Guía
Naoshima es una hermosa isla situada en la prefectura de Kagawa, en el Mar Interior de Seto. Aunque tuvo un pasado industrial vinculado a la fundición de cobre, hoy es un destino internacional de renombre mundial gracias al proyecto Benesse Art Site. La isla funciona como un museo al aire libre donde las obras de arte contemporáneo y la arquitectura de vanguardia se integran armoniosamente con la naturaleza. Es un lugar donde la calma del mar y los pueblos tradicionales se mezclan con la creatividad más avanzada, ofreciendo una experiencia que invita a la desconexión y la reflexión.
La historia de la isla es antigua; existen leyendas que sitúan al emperador Sutoku en estas tierras durante el periodo Heian. Durante el periodo Edo, fue un punto clave para el transporte marítimo, y hoy en día, los barrios de Miura y Honmura conservan calles antiguas que mantienen viva esa esencia. Tras su etapa industrial iniciada en 1917, la transformación de la isla comenzó con el proyecto de Benesse, que integró el arte moderno en la renovación de la zona. Esto ha creado un estilo de viaje único que fusiona la cultura tradicional con la sensibilidad contemporánea.

Naoshima ofrece hitos visuales que cautivan a cualquier visitante. En el puerto de Miura, la icónica calabaza roja de Yayoi Kusama sirve como símbolo de la isla. La arquitectura es otro pilar fundamental: el terminal de ferris, diseñado por el grupo SANAA (ganadores del Pritzker), destaca por su diseño ligero y transparente. Asimismo, el Naoshima Pavilion, diseñado por So Fujimoto, ofrece una experiencia máot de luz y espacio, especialmente espectacular durante la iluminación nocturna. Estas estructuras no solo son edificios, sino piezas que se integran con el paisaje para crear espacios mágicos.
Las mejores épocas para visitar son la primavera (marzo a mayo) y el otoño (septiembre a noviembre), cuando el clima es suave y agradable. La luz cambia la percepción de la isla según la hora del día: por la mañana, los detalles de las esculturas exteriores son nítidos; al atardecer, el mar de Seto se funde con el arte en un espectáculo visual único. Por la noche, estructuras como el Naoshima Pavilion se iluminan, creando una atmósfera fantasmagórica y hermosa que es muy distinta a la experiencia diurna.

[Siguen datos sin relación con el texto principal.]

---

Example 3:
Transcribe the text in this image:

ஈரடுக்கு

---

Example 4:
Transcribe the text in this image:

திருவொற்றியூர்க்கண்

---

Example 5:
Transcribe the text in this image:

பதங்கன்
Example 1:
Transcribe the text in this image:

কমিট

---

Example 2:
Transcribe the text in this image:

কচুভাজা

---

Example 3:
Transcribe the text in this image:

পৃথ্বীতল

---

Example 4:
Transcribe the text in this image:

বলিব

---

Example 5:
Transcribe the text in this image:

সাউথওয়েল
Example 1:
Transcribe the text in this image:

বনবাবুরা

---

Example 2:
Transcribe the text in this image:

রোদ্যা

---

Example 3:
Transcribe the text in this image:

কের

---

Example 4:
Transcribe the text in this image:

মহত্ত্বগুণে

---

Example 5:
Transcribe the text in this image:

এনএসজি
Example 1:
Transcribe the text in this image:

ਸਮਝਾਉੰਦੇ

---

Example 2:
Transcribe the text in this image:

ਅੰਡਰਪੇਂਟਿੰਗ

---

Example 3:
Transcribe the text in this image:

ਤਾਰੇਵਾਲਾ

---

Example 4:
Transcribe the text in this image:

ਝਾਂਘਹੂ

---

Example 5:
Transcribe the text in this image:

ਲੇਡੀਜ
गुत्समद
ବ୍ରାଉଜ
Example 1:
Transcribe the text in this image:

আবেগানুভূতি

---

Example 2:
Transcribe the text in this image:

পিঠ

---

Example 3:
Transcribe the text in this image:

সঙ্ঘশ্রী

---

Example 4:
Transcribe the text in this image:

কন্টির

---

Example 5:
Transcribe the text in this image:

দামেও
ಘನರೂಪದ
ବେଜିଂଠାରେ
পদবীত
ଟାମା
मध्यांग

Visitar Naoshima es más que un simple recorrido turístico; es un "paseo artístico". Se recomienda recorrer la isla en bicicleta para descubrir obras escondidas en colinas o cerca de la costa. Caminar por el distrito de Honmura permite sentir la historia local mientras se observa cómo el arte moderno se adapta a las casas tradicionales. Cada rincón ofrece una nueva perspectiva sobre la relación entre el espacio, la forma y la cultura local.

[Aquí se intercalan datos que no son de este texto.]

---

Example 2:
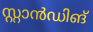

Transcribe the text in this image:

സ്റ്റാൻഡിങ്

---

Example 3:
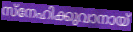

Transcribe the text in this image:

സ്നേഹിക്കുവാനായ്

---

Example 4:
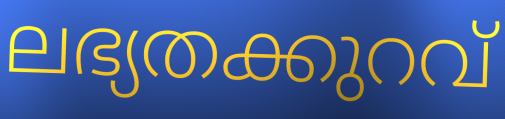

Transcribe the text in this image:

ലഭ്യതക്കുറവ്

Naoshima es uno de los escenarios principales del Setouchi Triennale. Puede combinar su visita con otras islas cercanas como Teshima o Inujima, que también ofrecen propuestas artísticas distintas. El acceso es sencillo desde el puerto de Takamatsu (60 min en ferry) o desde el puerto de Uno (20 min en ferry), lo que la convierte en una parada esencial en las rutas de viaje por las prefecturas de Kagawa u Okayama.

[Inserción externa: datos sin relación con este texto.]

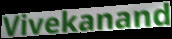
Vivekanand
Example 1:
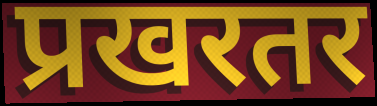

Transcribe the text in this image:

प्रखरतर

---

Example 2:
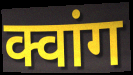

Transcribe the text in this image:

क्वांग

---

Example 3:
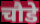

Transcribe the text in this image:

चौडे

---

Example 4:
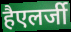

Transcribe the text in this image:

हैएलर्जी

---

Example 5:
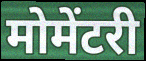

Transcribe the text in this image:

मोमेंटरी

Para disfrutar al máximo, use calzado cómodo como zapatillas, ya que hay muchas cuestas y caminos irregulares. Respecta siempre las obras de arte: no las toque para evitar daños. En cuanto al dinero, aunque algunos lugares aceptan tarjetas, es muy recomendable llevar efectivo (yenes), ya que los comercios pequeños y el transporte local suelen exigir pago en efectivo. Aunque hay señalización en inglés, el soporte lingüístico del personal puede ser limitado, por lo que se recomienda previsión. Por último, verifique la disponibilidad de reserva para museos en sus sitios oficiales antes de su llegada.